By suppressing the fruits of the search pursuant to the search authorization, we are still left with two items of evidence: (1) the night vision goggles; and (2) a diver’s watch. Senior Airman Hutchins, another dormitory resident and one of appellant’s acquaintances, saw appellant with the night vision goggles and borrowed them for his personal use. Sometime after Captain Sneeder saw the container for the night vision goggles, but before the issuance of the search authorization, appellant gave the container for the night vision goggles and the diver’s watch to Airman Hutchins to store for him. Airman Hutchins and his roommate, Airman First Class Zachary, departed the base for temporary duty the following day. Two weeks later when they returned, they were unable to find either the night vision goggles or the watch. They informed the first sergeant what happened. A few days later, they found the night vision goggles and the diver’s watch in their room and turned them in. The serial number on the night vision goggles matched both the number Captain Sneeder took off the container in *862appellant’s room and the serial number for a pair of night vision goggles for which the squadron supply custodians could not account. However, we are not convinced the diving watch admitted at trial was either military property or the same watch appellant gave to Airmen Hutchins and Zachary. Therefore, we affirm appellant’s guilt of specification 2 of Charge I only as it relates to the larceny of night vision goggles, of a value of about $6,000.

IY. Sentence Reassessment

Having set aside a part of the findings of guilty to specification 2 of Charge I, we must try to determine what the sentence would have been absent the error. United States v. Sales, 22 M.J. 305, 307 (C.M.A. 1986). If we can determine what sentence probably would have been adjudged, we may do so; otherwise, we must return the case for a rehearing. United States v. Jones, 39 M.J. 315, 317 (C.M.A.1994); United States v. Peoples, 29 M.J. 426 (C.M.A.1990). If we are able to determine the sentence which probably would have been adjudged, we then must decide whether that sentence is nevertheless appropriate. Peoples, 29 M.J. at 428; Sales, 22 M.J. 305 (C.M.A.1986).

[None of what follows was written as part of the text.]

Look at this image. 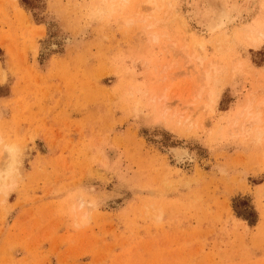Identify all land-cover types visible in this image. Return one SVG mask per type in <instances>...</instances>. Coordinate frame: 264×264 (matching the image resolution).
<instances>
[{"label":"rangeland","instance_id":"rangeland-1","mask_svg":"<svg viewBox=\"0 0 264 264\" xmlns=\"http://www.w3.org/2000/svg\"><path fill=\"white\" fill-rule=\"evenodd\" d=\"M167 1L0 0V264H264V43Z\"/></svg>","mask_w":264,"mask_h":264},{"label":"bare ground","instance_id":"bare-ground-1","mask_svg":"<svg viewBox=\"0 0 264 264\" xmlns=\"http://www.w3.org/2000/svg\"><path fill=\"white\" fill-rule=\"evenodd\" d=\"M122 1V0H121ZM123 1H126V0H123ZM144 1V2H143ZM172 1V0H171ZM171 1H167L166 5L168 6V8H170L172 10V12H174V16L173 17H177V22H178V25H183L184 26V30L186 32V35H190L192 38H198V37H206V36H209V35H216L215 37H218L216 38V41L214 42H221L222 45H217L216 46L218 47V49L220 50L221 48H219L220 46L223 47V42L225 41H233V38H240L242 41L246 42L248 45L252 46V47H256V46H259L262 42L264 43V0H182L184 3H185V6L187 7V10L185 11V13L183 14L182 16V4L180 5V2H182L181 0H176L175 2H171ZM147 2V6L150 5V4H153L154 3V0H142V4H145ZM139 3V2H137ZM136 3V4H137ZM141 4V5H142ZM104 5V4H102ZM151 6V5H150ZM155 6V3L154 5ZM152 6V7H153ZM166 6V7H167ZM103 7V6H102ZM138 7L140 8V6L138 5ZM151 7V8H152ZM156 7V6H155ZM153 7V8H155ZM161 7V6H160ZM165 7V8H166ZM136 8H137V5H136ZM150 8V7H149ZM150 8V9H151ZM158 8V7H156ZM106 9V8H105ZM167 9V8H166ZM169 9V10H170ZM185 9V8H184ZM144 10V8L142 9ZM168 10V9H167ZM171 10L168 12L169 13V16L171 14ZM258 10V13H255V11ZM167 12V11H166ZM181 13V15H180ZM256 14V15H255ZM176 15H179V17L181 18V22L179 23L178 21V16ZM167 16V19L168 20L169 18L173 19L171 16L169 17ZM251 18V21L247 22V24H244V18L246 17H249ZM147 17V16H146ZM144 17V19H149V18H146ZM169 17V18H168ZM125 19V18H124ZM123 20V19H122ZM165 20V19H164ZM170 20V19H169ZM247 20V19H246ZM159 21V20H158ZM176 21V20H175ZM192 22L194 23V25L192 24ZM154 24V23H153ZM152 25V24H151ZM153 26V25H152ZM233 28H236V29H233ZM152 33V35L155 36V34L153 32H150V34ZM157 35V34H156ZM218 35V36H217ZM153 36V37H154ZM188 37V36H187ZM214 38V37H213ZM231 38V39H230ZM186 39V37H185ZM200 39V38H199ZM205 39V38H204ZM206 40H209L207 39L206 37ZM191 41V40H190ZM194 41V40H192ZM198 41V40H196ZM235 41V40H234ZM202 42V41H201ZM201 42H199L198 44L196 43L195 47L193 45V47L195 49H198V47H200V45L202 44ZM218 42V43H219ZM186 43V42H185ZM184 43V45H186ZM227 42L224 43V45H226ZM194 44V43H193ZM184 45H182L183 47V50H184V53L188 50L187 45L184 47ZM198 45V46H197ZM204 46V45H203ZM197 47V48H196ZM228 47V46H227ZM201 49V48H199ZM197 50V51H200V50ZM196 52V51H195ZM193 52V54L191 53L189 57L191 58H194L192 55L194 54H198V52ZM203 52V51H201ZM187 53V52H186ZM185 53V54H186ZM200 53V52H199ZM187 55V54H186ZM203 55V54H202ZM199 56V54L195 57H197V59H200L198 57H202ZM205 56V55H204ZM203 58V57H202ZM196 59V58H195ZM208 59V58H207ZM202 60V59H201ZM219 60V59H218ZM199 60H196V64H198ZM201 61H199V64L201 65L200 63ZM214 61L212 60V63L207 61V63H211V66H213L212 64ZM206 63V64H207ZM216 64V63H215ZM219 63H217L218 65ZM200 65L198 67H200ZM210 64H207L205 66H208ZM202 66V65H201ZM210 66V68H211ZM209 67V66H208ZM215 67L213 66L211 69H214ZM218 68V67H217ZM225 68V67H223ZM222 68V69H223ZM231 68V67H230ZM205 69V68H204ZM204 69L202 71H204ZM207 69V68H206ZM209 69V68H208ZM219 69H221V67H219ZM218 69V70H219ZM212 70V73L214 72ZM217 70V69H216ZM201 71V70H200ZM201 71V72H202ZM208 71V72H207ZM204 74L201 73V75L203 74V76L206 78L209 73V70H207ZM224 71V70H223ZM222 71V72H223ZM230 71V70H229ZM233 72L235 71L234 69L232 70ZM220 72V71H219ZM211 73V74H212ZM225 73V72H224ZM216 74H217V71H216ZM223 74V73H222ZM215 75V72L212 74V76ZM211 76V75H210ZM211 76V77H212ZM219 76V75H218ZM217 76V77H218ZM232 76V75H231ZM202 77V76H201ZM209 78V76L207 77ZM206 78V79H207ZM203 79V80H202ZM202 81L203 82V85L201 87L200 85V89L203 88V86L205 87L204 83L207 82L206 79H204L202 77ZM213 79V78H212ZM214 82V84H218L216 81L217 80H212ZM213 82H211L210 80V83H211V86H213ZM216 82V83H215ZM208 83V82H207ZM205 83V84H207ZM202 84V82H201ZM209 84V83H208ZM213 84V85H212ZM216 86V85H215ZM206 87H209V86H206ZM205 87V88H206ZM213 88V87H212ZM211 87H209V94L208 96V100L209 102V106L208 108L210 107V105L212 106V103L211 100V95H212V92H214V88L212 90ZM204 89V88H203ZM202 89V90H203ZM207 89V88H206ZM216 89V87H215ZM220 89V88H219ZM215 92H217L215 90ZM214 92V93H215ZM213 93V94H214ZM218 93V92H217ZM217 97L219 96L218 94L216 95ZM213 98H215L213 95H212ZM215 101V100H214ZM213 102V100H212ZM207 103V104H208ZM214 103V102H213ZM251 103V102H249ZM248 107V106H247ZM211 109V107H210ZM246 109V108H244ZM249 110V109H248ZM251 114V113H250ZM254 118V117H253ZM257 121V119H256ZM252 122V121H251ZM254 122V121H253ZM14 143V142H13ZM10 145V146H9ZM9 145H5V153H4V156L7 157L6 154L9 153V156H8V161L6 157H3L2 159H4L2 161V164L0 165H4L5 164V167H7V169H5L3 166V168L5 169L4 173H5V176L7 177L8 174L11 172H13L12 170L15 169L14 171H16L17 169V166L19 165L18 164V156L17 154H19V152L16 153L15 151V145L11 146V143ZM8 150H7V149ZM17 148V147H16ZM6 151H10V152H6ZM170 151L172 152V156L176 159V160H179V159H183V157L185 156H188L190 151H188L187 147L183 144H178V145H174L170 148ZM170 152V153H171ZM192 152V151H191ZM11 154V155H10ZM194 156V155H191V157ZM20 158V157H19ZM181 159V160H182ZM192 159V158H190ZM174 160V161H176ZM180 160V161H181ZM8 161V162H5ZM191 161V160H190ZM4 162V163H3ZM182 162V161H181ZM3 168H1L0 166V170H2ZM11 170V171H10ZM3 171V170H2ZM10 171V172H9ZM20 171V170H19ZM17 172V171H16ZM1 174V173H0ZM3 174V173H2ZM13 174V173H12ZM10 174V175H12ZM3 175L1 176L0 175V181L2 180H5L3 179ZM5 177V178H6ZM8 178H10L8 176ZM1 183V182H0ZM3 184V182H2ZM5 190V189H4ZM3 190V191H4ZM6 192V191H5Z\"/></svg>","mask_w":264,"mask_h":264},{"label":"trees","instance_id":"trees-1","mask_svg":"<svg viewBox=\"0 0 264 264\" xmlns=\"http://www.w3.org/2000/svg\"><path fill=\"white\" fill-rule=\"evenodd\" d=\"M262 53V52H261ZM239 216H243L245 219H247L249 221V223L253 224L255 220H250V218L248 217V215L244 216L241 213L237 212ZM251 214V213H250Z\"/></svg>","mask_w":264,"mask_h":264}]
</instances>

After weighing the rather small relative difference between the value of the items appellant was convicted of stealing (over $9,000) and the value of just the night vision goggles ($6,000), and considering the sentence adjudged, we are confident that the court members would have adjudged the same sentence. We have given individualized consideration to the seriousness of the offense, the character and military performance of appellant, and all circumstances documented in the record of trial. United States v. Snelling, 14 M.J. 267 (C.M.A.1982). We find the sentence is not inappropriate.

The findings, as modified, and sentence are correct in law and fact, and on the basis of the entire record are AFFIRMED.

Senior Judge HEIMBURG and Judge PEARSON concur.

We heard oral argument in this case at the United States Air Force Academy, Colorado Springs, Colorado, on 27 September 1994.